- Directed by: Carlo Mazzacurati
- Written by: Carlo Mazzacurati Doriana Leondeff Marco Pettenello
- Produced by: Angelo Barbagallo
- Starring: Valerio Mastandrea Isabella Ragonese Giuseppe Battiston
- Cinematography: Luca Bigazzi
- Music by: Mark Orton
- Distributed by: 01 Distribution
- Release date: 24 November 2013 (Torino);
- Running time: 94 minutes
- Country: Italy
- Language: Italian

= The Chair of Happiness =

The Chair of Happiness (La sedia della felicità) is a 2013 Italian comedy film written and directed by Carlo Mazzacurati, starring Valerio Mastandrea and Isabella Ragonese. It premiered at the 2013 Torino Film Festival.

== Cast ==
- Valerio Mastandrea as Dino
- Isabella Ragonese as Bruna
- Giuseppe Battiston as Father Weiner
- Antonio Albanese as Dante Becchin's Sons
- Raul Cremona as Casimiro Foggia aka Kasimir the Magician
- Cosimo Messeri as Alex Pavelka
- Marco Marzocca as The Florist
- Milena Vukotic as Armida Barbisan
- Natalino Balasso as Volpato
- Mirko Artuso as Bepin Lievore
- Roberto Abbiati as Giani
- Lucia Mascino as Elisa
- Katia Ricciarelli as Norma Pecche
- Roberto Citran as The Fishmonger
- Fabrizio Bentivoglio as The Art Critic
- Silvio Orlando as The Art Vendor

== Production ==
The film was shot in Jesolo, Padua, the Euganean Hills, Abano Terme and the mountains of Trentino.

==Release==
The film premiered at the 31st edition of the Turin Film Festival.

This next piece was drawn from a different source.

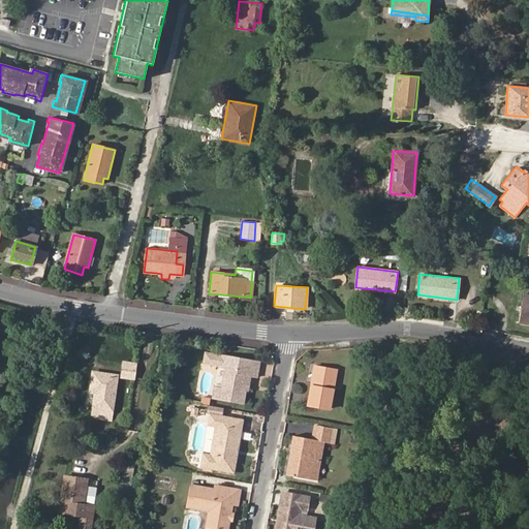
[(528,294),(524,293),(518,323),(528,324),(528,294)]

It was released in theaters on April 24, 2014.

==Awards and nominations==
The film won the Silver Ribbon of the Year 2014. It also received eight David di Donatello nominations, including awards for Best Director, Best Supporting Actress (Milena Vukotic), Best Supporting Actor (Giuseppe Battiston) and Best Film.